Misalnya saja, sebagaimana dilansir di Hidayatullah.com dan beberapa media Islam lainnya. Syi’ah menyewa Empat orang preman tertangkap basah menyebarkan fatwa MUI palsu kepada jamaah pengajian tabligh akbar di Masjid Jami’ Amar Ma’ruf Bulak Kapal, Bekasi Timur, Ahad (22/5/2011).
Selain itu, Syi’ah gencar melakukan aksi teror yang dilakukannya melalui telepon maupun pesan singkat kepada panitia acara Tabligh Akbar tersebut. Salah satu peneror yang mengaku dari Mabes Polri, meminta agar pembicara tabligh akbar diganti dari Ustadz Syi’ah. Menurut, Ruhiyat mengaku tidak kaget karena kasus serupa, sebelumnya dialami ormas HASMI Jakarta.
Meski, baru kejadian di atas yang sempat terpublikasi. Tapi sudah menjadi bukti bahwa Syi’ah akan melakukan berbagai cara demi tersebarnya ajarannya. Sehingga, pemerintah harus mencegah, sebelum kejadian melebar, terjadi bentrokan, perang fisik. Sebagaimana yang terjadi dibeberapa negara, seperti di Irak, Iran, Bahrain.
Apabila Syi’ah merasa kuat akan memerangi setiap orang yang berbeda pemahamannya. Jika mereka masih minoritas maka ajakannya adalah “Persatuan Islam” jika mereka telah kuat maka tidak ada kata persatuan apalagi ukhuwah.

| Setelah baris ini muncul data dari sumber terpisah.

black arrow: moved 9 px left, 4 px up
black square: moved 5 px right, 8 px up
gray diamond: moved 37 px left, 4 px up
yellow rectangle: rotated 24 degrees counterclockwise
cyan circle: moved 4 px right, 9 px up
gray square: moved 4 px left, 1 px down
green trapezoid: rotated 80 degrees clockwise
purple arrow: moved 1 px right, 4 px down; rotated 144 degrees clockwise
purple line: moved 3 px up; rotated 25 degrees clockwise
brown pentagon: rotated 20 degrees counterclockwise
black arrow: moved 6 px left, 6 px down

Lihatlah apa yang terjadi di Iran, 15 juta ahlus sunnah di negeri tersebut tidak bisa mendirikan satu masjid pun! Padahal sinagog-sinagog Yahudi berdiri dengan amannya di sana.

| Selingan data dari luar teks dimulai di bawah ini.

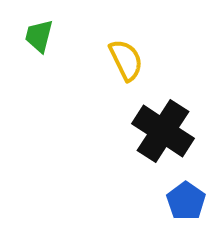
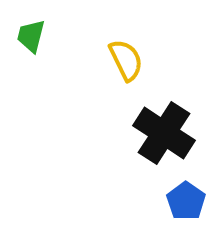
green trapezoid: moved 8 px left
black cross: moved 1 px right, 2 px down
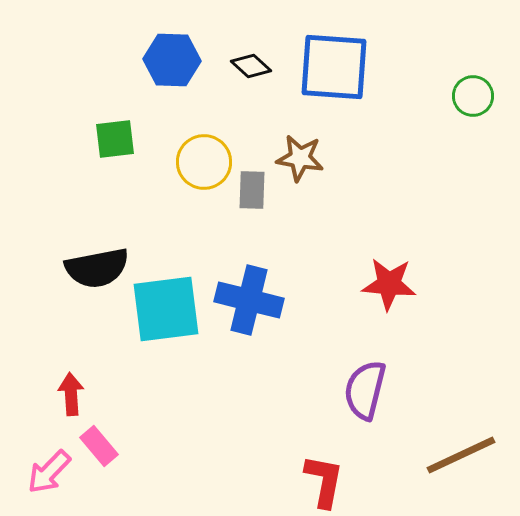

Begitupun yang terjadi di Irak. Kebrutalan syi’ah terhadap ahlus sunnah di sana semakin menjadi-jadi dengan dibekingi pasukan Amerika. Dalam sebuah dialog interaktif acara televisi yang berbasis di mesir, seorang penelpon dari Irak menceritakan kondisi Muslim Sunni di sana. Menurut penelpon tersebut para ahlusunnah di sana mengalami intimidasi dari kaum syi’ah, penculikan, pembunuhan, penyiksaan bahkan pemerkosaan mereka lakukan. Mereka melakukan sweaping jika ada orang yang bernama Abu Bakar, Umar, atau Utsman dan nama sahabat Rasulullah lainnya maka mereka tak segan-segan untuk membakarnya hidup-hidup! (Tayangan kekejaman Syi’ah bisa Anda lihat di www.tv.wimakassar.org)
Jadi patut dipertanyakan apa maksud dari seruan ukhuwah Sunni-Syi’ah tersebut? Padahal di negeri syi’ah sendiri gaung ukhuwah tidak ada!
Olehnya itu, pemerintah harus tegas menindak pendukung Syiah. Pemerintah seharusnya merujuk pada fatwa MUI, yang mengatakan kesesatan Syi’ah, sebagai ajaran yang keluar dari Islam. Sehingga, seharusnya Syi’ah dilarang menyebarkan agama dan ajarannya di Indonesia. Ini yang ditunggu mayoritas umat Islam di Indonesia, sebelum pertumpahan darah akan terjadi di Indonesia, yang dipicu oleh kearogangan Syi’ah yang tidak ingin taat pada fatwa ulama.